## What to do
Please rewrite the lines below, replacing every "サクラ" with "偽アカウント" and changing nothing else. Leave the pictures out of your answer.

#### Input data

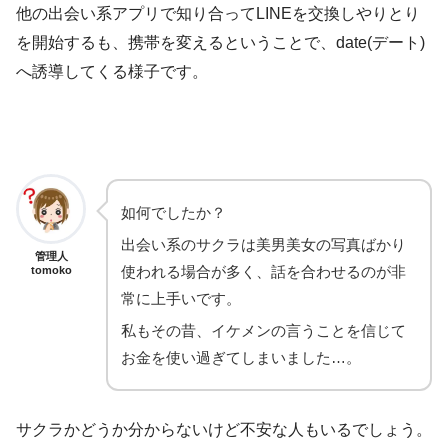
他の出会い系アプリで知り合ってLINEを交換しやりとり
を開始するも、携帯を変えるということで、date(デート)
へ誘導してくる様子です。
如何でしたか？
出会い系のサクラは美男美女の写真ばかり
管理人
使われる場合が多く、話を合わせるのが非
tomoko
常に上手いです。
私もその昔、イケメンの言うことを信じて
お金を使い過ぎてしまいました…。
サクラかどうか分からないけど不安な人もいるでしょう。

########

## Your solution
他の出会い系アプリで知り合ってLINEを交換しやりとり
を開始するも、携帯を変えるということで、date(デート)
へ誘導してくる様子です。
如何でしたか？
出会い系の偽アカウントは美男美女の写真ばかり
管理人
使われる場合が多く、話を合わせるのが非
tomoko
常に上手いです。
私もその昔、イケメンの言うことを信じて
お金を使い過ぎてしまいました…。
偽アカウントかどうか分からないけど不安な人もいるでしょう。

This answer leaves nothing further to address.